MON: Curriculum design in online open education, does it take into account learning styles and contribute to inclusion (John Sumpter)
Cloud created by:
Dr Simon Ball
2 February 2014
Methods of access to learning have been increasing in the past few years, but the content that is being provided by these methods has changed little in format and context during this time (citations needed to back up this statement). In this conference session, I hope to open a debate, and ask if learning styles are being considered in the new wave of online delivery methods, and ask what benefits can be made by ensuring online learning is inclusive.

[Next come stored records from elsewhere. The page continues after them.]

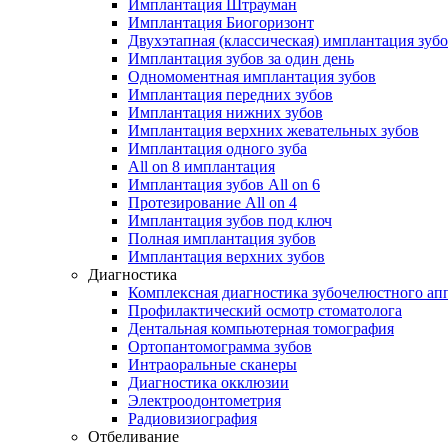
Имплантация Штрауман
Имплантация Биогоризонт
Двухэтапная (классическая) имплантация зуб
Имплантация зубов за один день
Одномоментная имплантация зубов
Имплантация передних зубов
Имплантация нижних зубов
Имплантация верхних жевательных зубов
Имплантация одного зуба
All on 8 имплантация
Имплантация зубов All on 6
Протезирование All on 4
Имплантация зубов под ключ
Полная имплантация зубов
Имплантация верхних зубов
Диагностика
Комплексная диагностика зубочелюстного ап
Профилактический осмотр стоматолога
Дентальная компьютерная томография
Ортопантомограмма зубов
Интраоральные сканеры
Диагностика окклюзии
Электроодонтометрия
Радиовизиография
Отбеливание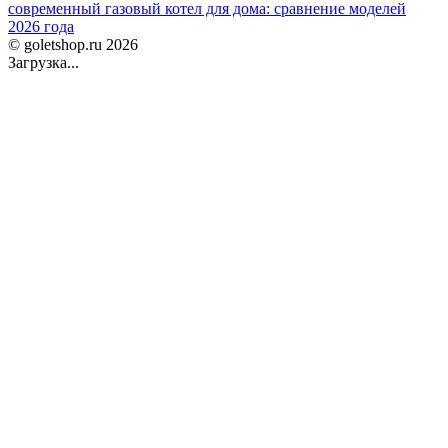
современный газовый котел для дома: сравнение моделей
2026 года
© goletshop.ru 2026
Загрузка...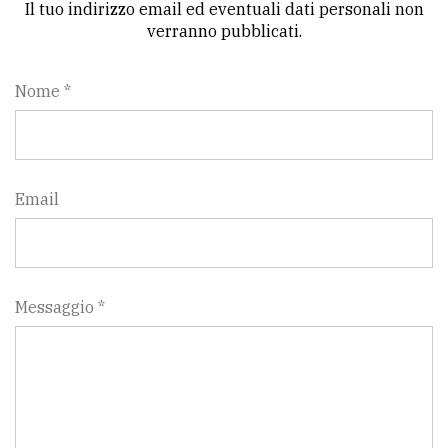
Il tuo indirizzo email ed eventuali dati personali non
verranno pubblicati.
Nome *
Email
Messaggio *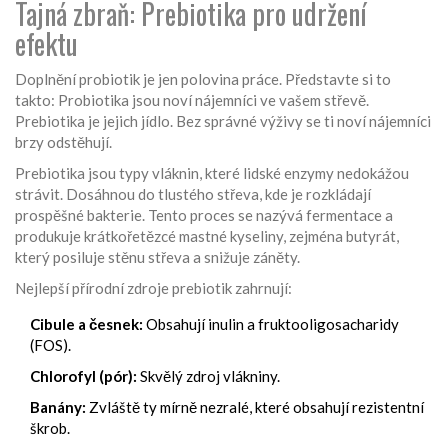
Tajná zbraň: Prebiotika pro udržení
efektu
Doplnění probiotik je jen polovina práce. Představte si to
takto: Probiotika jsou noví nájemníci ve vašem střevě.
Prebiotika je jejich jídlo. Bez správné výživy se ti noví nájemníci
brzy odstěhují.
Prebiotika jsou typy vláknin, které lidské enzymy nedokážou
strávit. Dosáhnou do tlustého střeva, kde je rozkládají
prospěšné bakterie. Tento proces se nazývá fermentace a
produkuje krátkořetězcé mastné kyseliny, zejména butyrát,
který posiluje stěnu střeva a snižuje záněty.
Nejlepší přírodní zdroje prebiotik zahrnují:
Cibule a česnek:
Obsahují inulin a fruktooligosacharidy
(FOS).
Chlorofyl (pór):
Skvělý zdroj vlákniny.
Banány:
Zvláště ty mírně nezralé, které obsahují rezistentní
škrob.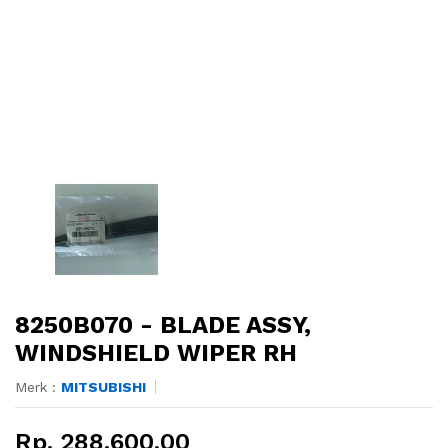
8250B070 - BLADE ASSY,
WINDSHIELD WIPER RH
Merk :
MITSUBISHI
Rp. 288.600,00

During my conference presentation, I intend to utilise a number of web-based tools. The main presentation delivery format will be Prezi, with pre and post conference tweets via Twitter.
Key elements of my session include;
Curriculum Design: The practice of educational design
Open Education: A collective term to describe practices that broaden access to the learning
Learning Styles: An individual's natural or habitual pattern of acquiring and processing information
Delivery Methods: Access to learning by different methods (Distance, Blended, Face to Face)
In addition to my own research I have utilised three sources of research into the subject, to guide and inform the debate. This research covers the three main learning delivery methods (Distance, Blended, Face to Face) and looks at different learning style scenarios and individually assesses the impact of learning styles in each. The sources that inform my research are;
'The Influence of Learning Style Preferences on Student Success in Online Versus Face-to-Face Environments'. Published in the American Journal of Distance Education in 2002.
'A Study of Student's Perceptions in a blended learning environment based on different learning styles'. Published in the Journal of Educational Technology & Society in 2008.
'The impact of learning styles on student achievement in a web-based versus an equivalent face-to-face course'. Published in the College Student Journal, 2010, by Buket and Meryem.
Implications & Lessons
I will look at the implications raised from the combined research, and discuss how these can inform future best practice advice, helping to ensure learning experiences are inclusive and informed by research.